A Contemptuous Use of Praise

Most often I used getting praise to feel I was a big shot. I was strategic, flattering people to have them like me. I once told my friend Jeff’s father, “Mr. Carney, I’m so impressed by how hard you work, supporting a wife, three children, and your sick mother.” A few days later my father said, “Bruce, I’m proud of you. Mr. Carney just told a whole group on the LIRR that your understanding of adults is amazing.” I'd had a victory, but I felt like a fake.

I went after that kind of admiration again and again, and had no idea there was any relation between my drive to be lavishly approved of and my feeling inwardly nervous. Recently my mother told me, “You used to love praise and it didn’t matter if it was true or not—you ate it up!” And she said, “I’m grateful to Aesthetic Realism for how you’ve changed.”

     In Self and World, Mr. Siegel writes:

We want to be praised, to have power, but we also want to deserve this. There is such a thing as the ethical unconscious. Well, if we praise ourselves and we know we have been unfair to outside reality in doing so, there is a nervous conflict in us.

A dramatic instance is when I dressed up as the “Chanukah Man,” wearing a clown mask and carrying a laundry bag filled with presents for all the relatives. As I reached into my sack and heard the oohs and ahhs—“Bruce, you’re so thoughtful! What an imagination!”—a surge of excitement possessed me. Hidden behind the mask, with each gift I gave I made a mocking face and mimicked the person to whom I gave it, thinking I was very clever.

Later that night as I looked at the clown mask, I became terrified, feeling it was laughing at me. I didn’t understand why I was so scared. Then, years later in an Aesthetic Realism class, Ellen Reiss asked me about my desire to please: “As you made people smile, was it honestly or dishonestly?” She continued:

ER. I think you could honestly want to cheer up people. But also, did you want to fool people and control them? Was this cheerfulness a way of running the world? 

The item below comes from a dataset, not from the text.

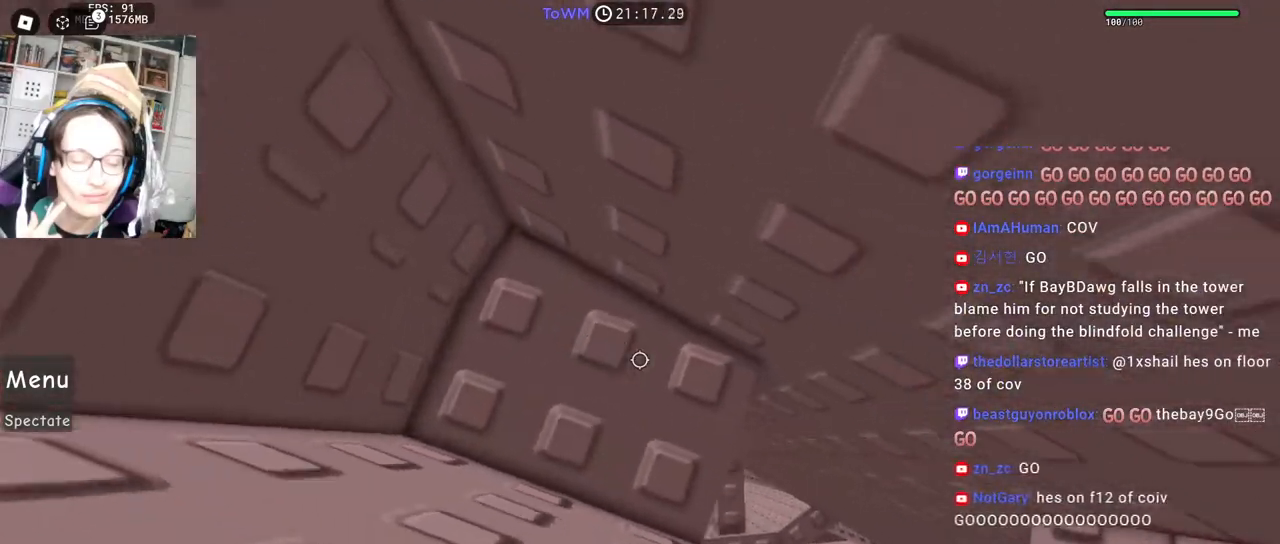
{"keys": ["s"], "mouse": ["right"], "events": [[234, "s", "up"], [317, "s", "down"], [384, "s", "up"], [484, "s", "down"]]}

BB. I think it was with me.

She asked if I’d wanted to charm people. I said yes, and she asked, “Alone in your room, did you charm yourself?”

BB. No, not at all.   

ER. The charming, cheering up person is not the same as your thoughts about people to yourself.

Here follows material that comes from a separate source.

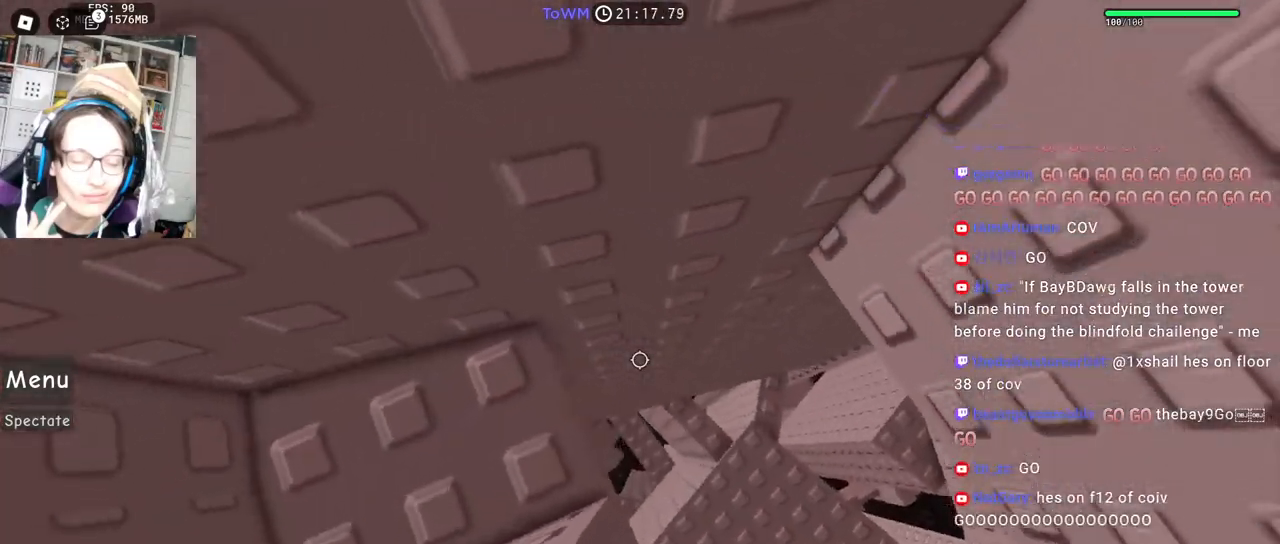
{"keys": ["d"], "mouse": ["right"], "events": [[100, "s", "up"], [400, "d", "down"]]}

As Ms.Reiss spoke to me, encouraging me to look straight at both the worst and the best in myself, I felt a weight lifted from me.

How Should We Use a Woman’s Praise?

When I asked Lauren Phillips to marry me, I took her yes as tremendous praise and used it to be complacent. I saw myself as enlightened, but in truth I had a conceited notion of how she should behave as a wife, including as to our apartment, our meals, etc.—in such a way as to make me the shining center of the universe. One day while Lauren was ironing my shirts, a job I assumed she felt privileged to do, she accidentally dropped the iron on her foot, injuring herself. I felt very bad—and as somehow responsible.

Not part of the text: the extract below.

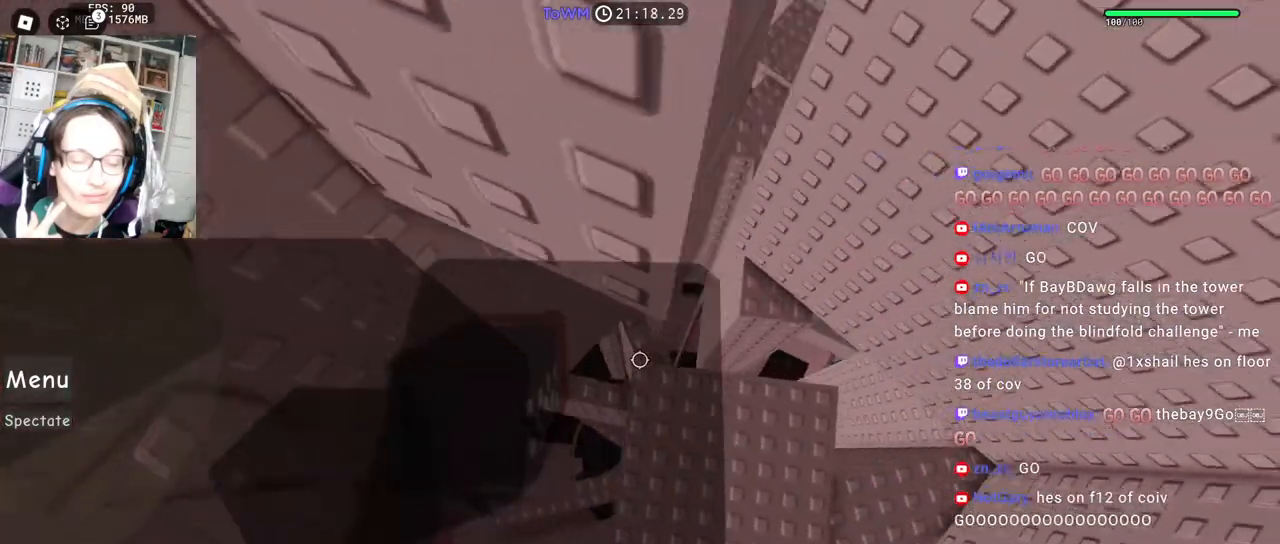
{"keys": ["w"], "mouse": ["right"], "events": [[34, "space", "down"], [117, "space", "up"], [334, "w", "down"], [417, "d", "up"]]}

When I spoke in a class about what had occurred, Ms. Reiss asked me, “What do you want more, your wife’s honest respect, or for her to do what you want her to do?”

BB. I think I’ve been complacent. 

ER. Do you think you’ve made Lauren Phillips into a possession? Do you want to feel “I now have a wife,” or “I have a chance to comprehend a woman deeply”? Should you see that your purpose in getting married is to encourage Lauren Phillips—her mind, her like of the world?

I said yes, and meant it.

I love my wife with all my heart for encouraging me—with depth and humor and a beautiful exactness—to be a kind, ethical man. Lauren is a New York City public school teacher who uses the Aesthetic Realism Teaching Method, and being close to her has me respect and feel honestly closer to other people, to children and parents of many different backgrounds. The wonder and happiness I felt when I first met Lauren grow every day. And I am so glad we’ve been learning from Aesthetic Realism about love, marriage, and parenthood, together!